Après l’intelligence pour rendre culte devant l’arche, première manifestation de la sagesse, nous trouvons en Salomon «la sagesse de Dieu pour faire justice» (v. 28). Salomon connaît le juste jugement. Qu’il s’agisse de prostituées, cela ne change rien à cette justice. Les hommes se laissent continuellement influencer dans leurs jugements par le caractère de ceux qui leur parlent; il n’en est point ainsi de Dieu. Ce qui Lui importe, c’est le cœur et non le caractère extérieur. Le jugement de Salomon est basé sur les affections que le cœur manifeste. Affirmations ou dénégations étaient, dans ce cas, de même valeur, et le jugement ne pouvait se baser sur elles (v. 22). Ce qui pouvait l’établir, c’était la manifestation du cœur. La question n’était pas non plus, laquelle de ces deux femmes était la plus méritante — toutes deux étaient des prostituées — ni si l’action reprochée était probable ou avait eu lieu — elle n’avait eu aucun témoin; — ni si la vraie mère pouvait reconnaître son enfant à certains signes extérieurs — il n’y en avait pas. Le seul témoignage était qu’une de ces femmes disait ne pas reconnaître son fils dans l’enfant mort. Il s’agissait donc de juger de l’état de son cœur, et l’on ne peut en juger que par les affections. L’une de ces femmes avait un objet qu’elle aimait. Laquelle des deux avait cet objet? Or là où des liens réels existent, nous voudrons conserver à tout prix ce qui nous est cher, au risque de le perdre pour nous-mêmes. C’est là l’amour. L’amour n’est pas égoïste; il se sacrifie pour l’objet aimé. L’amour de Christ a fait cela pour nous et nous pouvons en retour le faire pour Lui: «Pour l’amour de toi, nous sommes livrés à la mort tout le jour» (Rom. 8:36).

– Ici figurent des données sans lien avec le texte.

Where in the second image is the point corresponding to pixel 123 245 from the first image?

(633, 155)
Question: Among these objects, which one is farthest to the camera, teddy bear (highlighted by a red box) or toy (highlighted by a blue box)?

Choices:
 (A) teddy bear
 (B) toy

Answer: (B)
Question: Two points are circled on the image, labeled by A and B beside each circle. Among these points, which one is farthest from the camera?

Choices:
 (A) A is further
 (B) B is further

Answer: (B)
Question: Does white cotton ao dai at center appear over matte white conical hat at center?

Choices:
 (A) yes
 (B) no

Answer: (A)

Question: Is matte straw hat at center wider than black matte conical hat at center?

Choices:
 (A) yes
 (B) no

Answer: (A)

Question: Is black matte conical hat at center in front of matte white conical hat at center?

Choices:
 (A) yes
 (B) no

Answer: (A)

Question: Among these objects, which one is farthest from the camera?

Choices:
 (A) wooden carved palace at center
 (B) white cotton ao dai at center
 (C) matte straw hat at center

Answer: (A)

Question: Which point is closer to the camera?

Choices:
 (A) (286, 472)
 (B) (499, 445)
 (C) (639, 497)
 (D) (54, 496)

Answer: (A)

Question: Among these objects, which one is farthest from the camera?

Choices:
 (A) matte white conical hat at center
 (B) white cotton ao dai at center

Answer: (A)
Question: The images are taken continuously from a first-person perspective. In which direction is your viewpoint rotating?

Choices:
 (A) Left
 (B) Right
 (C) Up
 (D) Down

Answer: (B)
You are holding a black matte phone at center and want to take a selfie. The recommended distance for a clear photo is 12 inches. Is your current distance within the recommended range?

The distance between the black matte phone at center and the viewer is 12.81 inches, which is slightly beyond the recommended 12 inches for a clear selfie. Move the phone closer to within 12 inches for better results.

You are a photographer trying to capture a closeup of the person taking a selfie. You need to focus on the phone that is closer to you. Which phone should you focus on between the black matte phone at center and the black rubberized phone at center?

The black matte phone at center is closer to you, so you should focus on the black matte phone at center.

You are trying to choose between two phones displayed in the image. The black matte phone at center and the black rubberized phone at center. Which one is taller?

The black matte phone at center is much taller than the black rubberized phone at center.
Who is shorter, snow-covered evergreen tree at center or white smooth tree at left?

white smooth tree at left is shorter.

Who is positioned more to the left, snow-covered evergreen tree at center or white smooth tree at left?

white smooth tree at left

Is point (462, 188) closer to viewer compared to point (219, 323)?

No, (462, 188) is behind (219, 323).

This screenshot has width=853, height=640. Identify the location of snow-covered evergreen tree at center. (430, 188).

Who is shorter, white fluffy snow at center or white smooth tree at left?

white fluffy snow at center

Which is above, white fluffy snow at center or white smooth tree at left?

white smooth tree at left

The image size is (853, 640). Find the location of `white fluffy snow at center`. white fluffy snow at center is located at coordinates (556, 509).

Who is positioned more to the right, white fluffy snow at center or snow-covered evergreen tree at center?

Quand la vraie mère voit l’épée levée sur son enfant, «ses entrailles sont tout émues pour son fils». L’objet aimé est plus pour nous que notre amour pour lui. C’est à cela qu’on distingue la réalité, la vraie mère. Dans la profession chrétienne, celui qui n’a pas trouvé un objet pour son cœur et ses entrailles, se trahit bien vite. «Coupez-le en deux», dit celle qui n’est pas la mère, obéissant à son ressentiment. On a vite sacrifié Christ quand il s’agit de satisfaire ses passions. La sagesse divine est seule capable de discerner la réalité de la profession au moyen de l’état du cœur. Combien est fréquente cette profession sans réalité! Où sont les entrailles pour Christ, où le dévouement qui sacrifie pour Lui, même ses avantages les plus légitimes, ses droits les plus réels? Il n’est pas question dans ce passage de bonté naturelle, ni de noblesse de cœur, car, nous le répétons, nous avons affaire à des prostituées. Il s’agit de liens créés par Dieu, d’un objet donné de Lui, et que l’âme apprécie. Jamais Dieu ne nous l’ôtera; au contraire, dans l’épreuve, nous le recevrons comme tout de nouveau de sa propre main. «Donnez à celle-là l’enfant qui vit, et ne le tuez point; c’est elle qui est sa mère!»